Tencent's Hunyuan team open-sourced Hy-MT1.5-1.8B-1.25bit on April 29, a translation model crushed down to 440MB so it can run fully offline on Android phones. The original 1.8B-parameter base model takes up 3.3GB at FP16. Quantization shrinks it by roughly 87%.
The compression uses Sherry, a 1.25-bit ternary scheme accepted at ACL 2026 that packs four weight values into five bits using a 3:4 sparsity pattern. The model card lists 33 languages plus five dialects and minority languages, covering 1,056 translation directions.
Tencent says the quantized version surpasses Google Translate on benchmark evaluations, per its own technical report. Independent results aren't out yet. The team also pitches the 1.8B model against Tower-Plus-72B and Qwen3-32B, both far larger open-source models, on internal scoring.
Weights and GGUF builds are on Hugging Face. An Android demo APK ships alongside the model card. No iOS version yet, and no timeline for one.

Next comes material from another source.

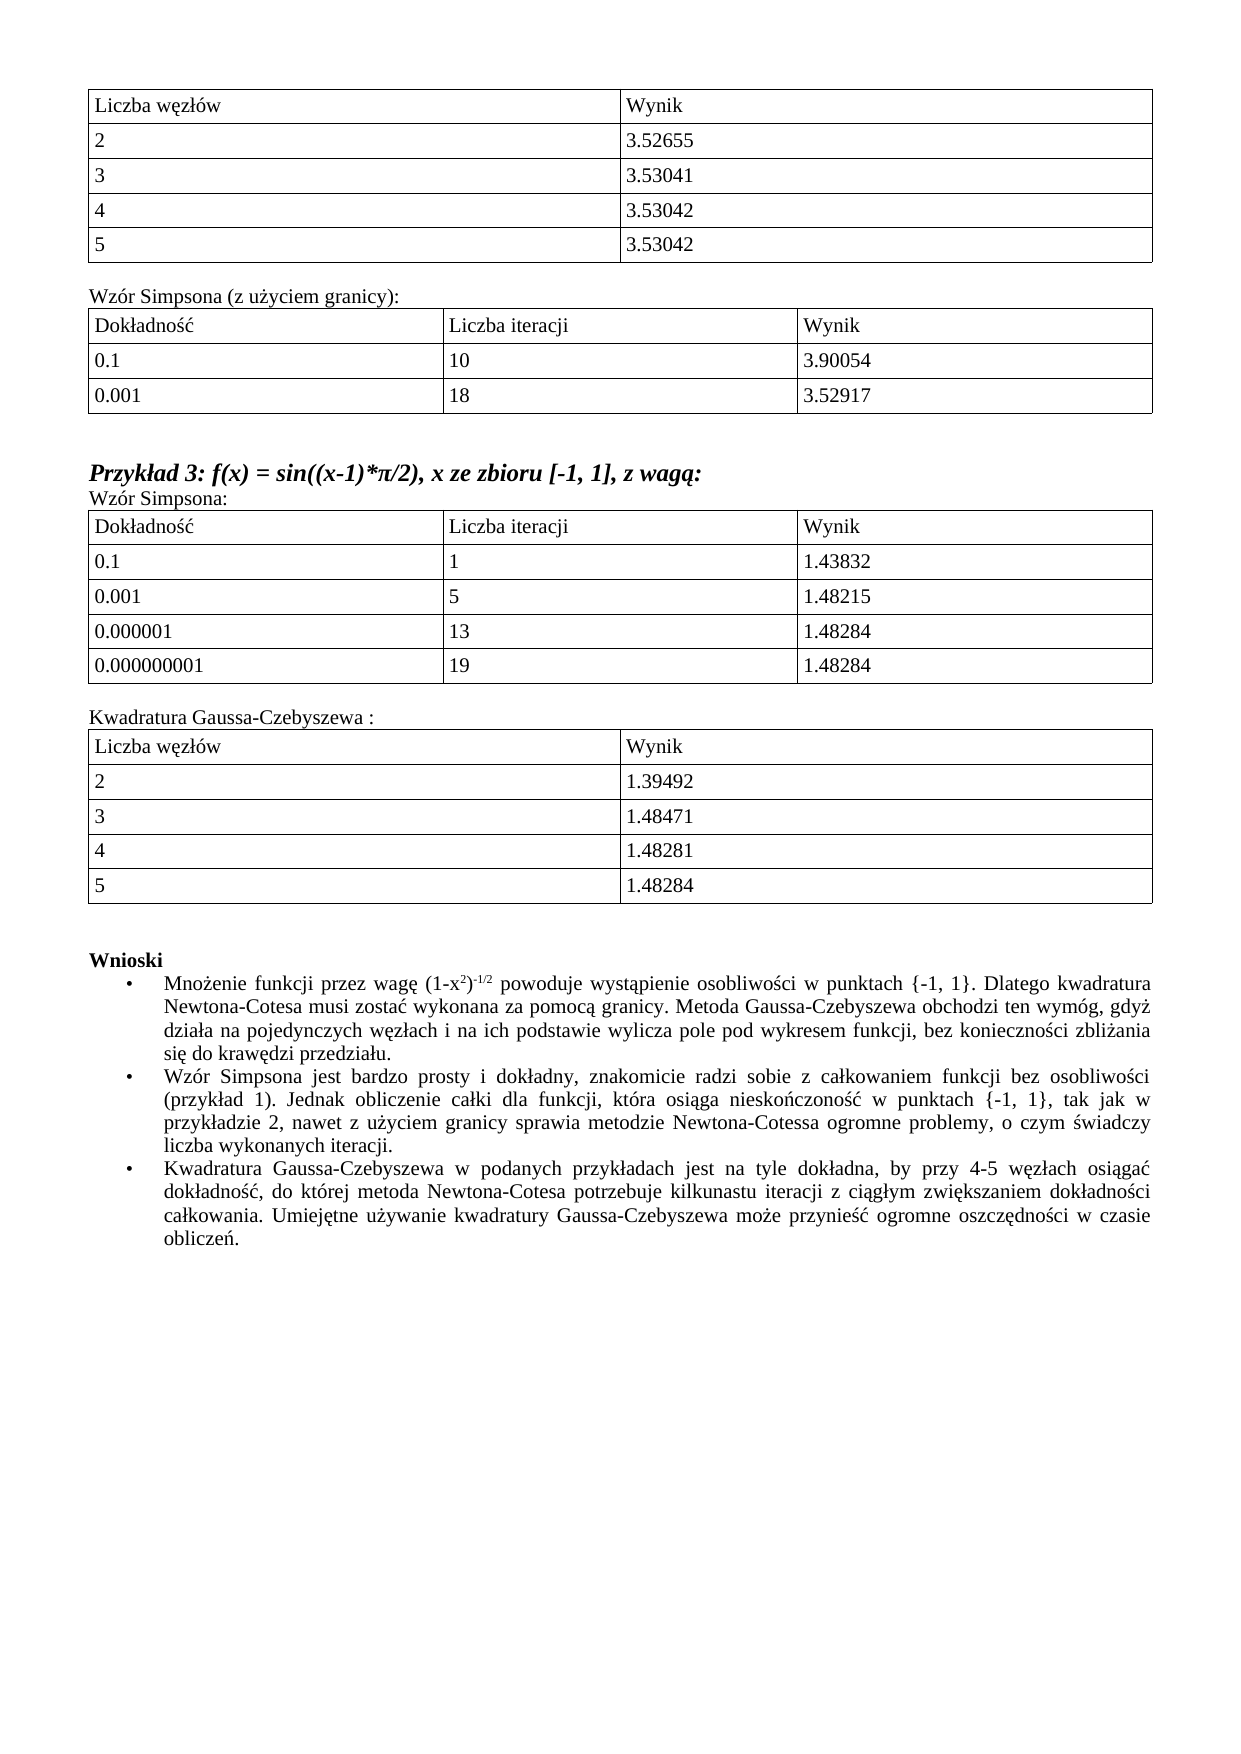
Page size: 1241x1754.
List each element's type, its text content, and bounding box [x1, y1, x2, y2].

The release follows the December launch of the base 1.8B and 7B HY-MT1.5 models. A roomier 2-bit variant at 574MB is also out for users who want a bit more headroom.
Bottom Line
Sherry's 1.25-bit ternary quantization shrinks Tencent's 1.8B translation model from 3.3GB to 440MB.
Quick Facts
- Model size: 440MB after 1.25-bit quantization
- Base model: 1.8B parameters, 3.3GB at FP16
- Languages: 33, plus 5 dialects and minority languages
- Translation directions: 1,056
- Release date: April 29, 2026 (company-reported benchmarks)